Since the blockchain is decentralized, there isn't an internal source of time to tell time. Instead, the solution is to have validators keep track of the sequence of events like a timeline.

Proof of history is not entirely a consensus algorithm, instead it works together with one to make consensus more complete within the blockchain.

How it works?

Proof of History uses a recursive cryptographic function called Verifiable Delay Function (VDF) to generate timestamps for each block in the blockchain. This function is designed to be computationally intensive to prevent malicious actors manipulating timestamps. This consensus mechanism is designed to work alongside other mechanisms like proof of stake or proof of work etc.

Front-running is still possible in Solana or other blockchains that use proof of history, however it is greatly reduced due to leader rotation.

Proof of History timestamps

Just like getting stamps on a passport when travelling, you receive a stamp each time you cross into a new country. These sequence of stamps act as a timeline of your travels, just like how proof of history uses a stamping process to approve transactions based on their occurence.

Solana's implementation of proof of history uses a sequential pre-image resistant hash that runs over itself repeatedly with the previous output used as the next input. The count of this along with the current outputs are recorded periodically. Each Solana validator maintains its own clock by encoding the passage of time with the VDF, which is a simple SHA-256 hash.

Upper bound on Time

Recording messages into a Proof of History sequence

Data can be inserted into the sequence by appending the hash of the data to the previous generated state. The state, input data, and count are all published. Appending the input causes all future output to change unpredictably. It is still impossible to parallelize, and as long as hash function is pre-image and collision resistant, it is impossible to create an input that would generate a desired hash in the future, or create an alternative history with the same hashes. We can prove that time passed between any two append operations. We can prove that the data was created sometime before it was appended. Just like we know that the events published in the New York Times occurred before the newspaper was written.

Lower bound on Time

Lower bound on time with proof of history

Inputs into Proof of History can have references back to Proof of History itself. The back reference could be inserted as part of a signed message with the users signature, so it cannot be modified without the users private key. This is just like taking a photograph with the New York Times newspaper in the background. Because this message contains 0xdeadc0de hash we know it was generated after count 510144806912 was created.

But since the message is also inserted back into Proof of History stream, it is as if you took a photo with the New York Times in the background, and the next day the New York Times published that photo. We know that the content of that photo existed before and after a specific day.

Transaction speed

Through having proof of history, transactions sent and transactions processed could be done in the same order with shorter blocktimes.
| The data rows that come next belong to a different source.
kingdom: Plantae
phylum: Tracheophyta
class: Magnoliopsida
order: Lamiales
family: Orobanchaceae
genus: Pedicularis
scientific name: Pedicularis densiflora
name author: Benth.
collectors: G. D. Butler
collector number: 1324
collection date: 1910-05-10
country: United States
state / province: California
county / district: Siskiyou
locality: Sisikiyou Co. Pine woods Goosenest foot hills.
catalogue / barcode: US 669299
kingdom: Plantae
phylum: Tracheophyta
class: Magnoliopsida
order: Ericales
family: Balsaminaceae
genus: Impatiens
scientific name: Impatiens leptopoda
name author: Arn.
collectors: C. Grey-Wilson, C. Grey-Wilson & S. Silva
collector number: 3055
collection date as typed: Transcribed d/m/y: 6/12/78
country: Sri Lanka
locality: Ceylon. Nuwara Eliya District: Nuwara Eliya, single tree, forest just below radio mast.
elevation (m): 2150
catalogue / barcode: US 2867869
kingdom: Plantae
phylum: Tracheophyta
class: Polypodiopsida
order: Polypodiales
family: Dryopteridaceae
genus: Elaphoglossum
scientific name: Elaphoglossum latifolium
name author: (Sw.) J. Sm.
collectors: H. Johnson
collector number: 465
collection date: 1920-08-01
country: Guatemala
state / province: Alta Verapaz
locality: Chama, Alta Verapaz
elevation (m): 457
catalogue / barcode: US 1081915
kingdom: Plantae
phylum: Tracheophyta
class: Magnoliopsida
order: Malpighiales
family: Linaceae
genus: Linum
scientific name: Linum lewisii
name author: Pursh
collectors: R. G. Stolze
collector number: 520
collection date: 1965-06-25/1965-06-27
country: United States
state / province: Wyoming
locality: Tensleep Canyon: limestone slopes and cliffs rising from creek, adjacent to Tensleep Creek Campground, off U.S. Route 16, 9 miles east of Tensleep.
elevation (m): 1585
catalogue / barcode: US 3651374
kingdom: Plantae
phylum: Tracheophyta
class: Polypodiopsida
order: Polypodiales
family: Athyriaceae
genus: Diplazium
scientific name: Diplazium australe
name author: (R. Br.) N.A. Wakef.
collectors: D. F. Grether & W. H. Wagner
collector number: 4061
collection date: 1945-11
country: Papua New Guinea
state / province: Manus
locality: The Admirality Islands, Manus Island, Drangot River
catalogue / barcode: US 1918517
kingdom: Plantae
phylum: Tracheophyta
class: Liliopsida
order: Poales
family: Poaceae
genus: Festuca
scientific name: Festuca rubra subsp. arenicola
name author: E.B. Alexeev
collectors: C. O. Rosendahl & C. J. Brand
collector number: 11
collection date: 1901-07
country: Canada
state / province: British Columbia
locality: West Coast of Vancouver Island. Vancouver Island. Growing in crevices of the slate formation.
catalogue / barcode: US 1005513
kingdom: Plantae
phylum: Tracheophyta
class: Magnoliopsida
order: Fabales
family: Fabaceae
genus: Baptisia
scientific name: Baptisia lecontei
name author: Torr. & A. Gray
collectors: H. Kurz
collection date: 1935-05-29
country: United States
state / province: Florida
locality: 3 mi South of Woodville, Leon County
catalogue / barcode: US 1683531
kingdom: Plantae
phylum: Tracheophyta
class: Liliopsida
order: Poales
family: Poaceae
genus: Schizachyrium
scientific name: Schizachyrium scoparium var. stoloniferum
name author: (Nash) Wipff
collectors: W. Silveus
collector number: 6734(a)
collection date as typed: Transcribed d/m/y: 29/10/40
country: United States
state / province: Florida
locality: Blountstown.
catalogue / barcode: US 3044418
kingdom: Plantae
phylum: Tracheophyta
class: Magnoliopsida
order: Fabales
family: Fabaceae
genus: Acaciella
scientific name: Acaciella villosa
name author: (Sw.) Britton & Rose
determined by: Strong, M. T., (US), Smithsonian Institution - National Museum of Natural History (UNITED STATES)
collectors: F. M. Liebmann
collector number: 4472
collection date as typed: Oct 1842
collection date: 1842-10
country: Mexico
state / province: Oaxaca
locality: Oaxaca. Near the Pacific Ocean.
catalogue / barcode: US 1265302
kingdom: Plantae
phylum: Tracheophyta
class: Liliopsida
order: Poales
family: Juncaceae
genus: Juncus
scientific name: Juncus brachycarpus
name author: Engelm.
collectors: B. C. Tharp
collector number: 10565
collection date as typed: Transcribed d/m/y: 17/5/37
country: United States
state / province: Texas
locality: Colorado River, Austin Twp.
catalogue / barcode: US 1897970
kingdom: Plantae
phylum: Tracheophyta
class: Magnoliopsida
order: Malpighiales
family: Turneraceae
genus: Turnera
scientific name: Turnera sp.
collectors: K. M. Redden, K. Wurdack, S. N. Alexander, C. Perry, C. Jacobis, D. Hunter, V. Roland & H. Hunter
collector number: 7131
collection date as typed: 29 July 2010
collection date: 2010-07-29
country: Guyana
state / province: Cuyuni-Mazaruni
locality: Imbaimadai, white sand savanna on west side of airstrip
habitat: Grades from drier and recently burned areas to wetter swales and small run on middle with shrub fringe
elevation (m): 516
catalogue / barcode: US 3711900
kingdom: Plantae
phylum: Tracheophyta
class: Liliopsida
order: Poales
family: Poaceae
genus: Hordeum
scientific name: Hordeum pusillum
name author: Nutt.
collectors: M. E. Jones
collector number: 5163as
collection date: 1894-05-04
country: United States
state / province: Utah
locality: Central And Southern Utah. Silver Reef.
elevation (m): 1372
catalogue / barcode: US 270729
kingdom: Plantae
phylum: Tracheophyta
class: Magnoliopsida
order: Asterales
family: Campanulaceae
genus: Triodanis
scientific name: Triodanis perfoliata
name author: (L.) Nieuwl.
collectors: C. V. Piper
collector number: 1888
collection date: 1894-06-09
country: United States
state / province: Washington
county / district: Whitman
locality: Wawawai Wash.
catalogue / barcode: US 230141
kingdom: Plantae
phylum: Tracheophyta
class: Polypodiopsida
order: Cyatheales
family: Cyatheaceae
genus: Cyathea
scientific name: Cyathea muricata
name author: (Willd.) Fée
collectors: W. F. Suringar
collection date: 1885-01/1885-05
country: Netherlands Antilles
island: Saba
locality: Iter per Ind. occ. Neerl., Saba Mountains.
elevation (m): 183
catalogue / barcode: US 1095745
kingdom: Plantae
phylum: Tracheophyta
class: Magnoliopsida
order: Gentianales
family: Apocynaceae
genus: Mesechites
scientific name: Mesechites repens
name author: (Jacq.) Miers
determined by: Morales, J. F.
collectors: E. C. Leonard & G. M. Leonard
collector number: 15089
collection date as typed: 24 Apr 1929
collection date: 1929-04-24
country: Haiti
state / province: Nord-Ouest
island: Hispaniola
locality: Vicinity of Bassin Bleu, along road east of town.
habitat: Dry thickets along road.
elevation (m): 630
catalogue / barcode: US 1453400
This creates less complexity as transactions can be done much faster compared to other chains, with a comparison of Ethereum mainnet and Solana, Ethereum has a capacity of 13-15 transactions per second, while Solana offers up to 65,000 to 72,000 transactions per second[1].

The timestamps generated by the VDF provides a verifiable and immutable record of transaction orders into each block of the Blockchain, allowing for faster finality and cannot be undone.

However, despite being so fast, Solana did have 7 outages since it's founding from 2020.[2]

Censorship Resistance

Through proof of history, censorship is achieved through preventing validators from "censoring" other validators from submitting blocks, allowing validators to write blocks to the block chain during their leader slots.

The VDF (Verifiable Delay Function) is designed to be memory heavy to prevent attackers from manipulating timestamps. Altering timestamps would require recalculation of the sequential hash, which is resource intensive and easily detectable.


Despite providing fast transaction speeds, Proof of history is limited by requiring a trusted time source to function. If this source is compromised, the integrity of the entire blockchain is at risk.

Proof of history also requires more computational resources than other consensus mechanisms since it involves generation and verification of large amounts of data to perform calculations of Verifiable Delay Functions.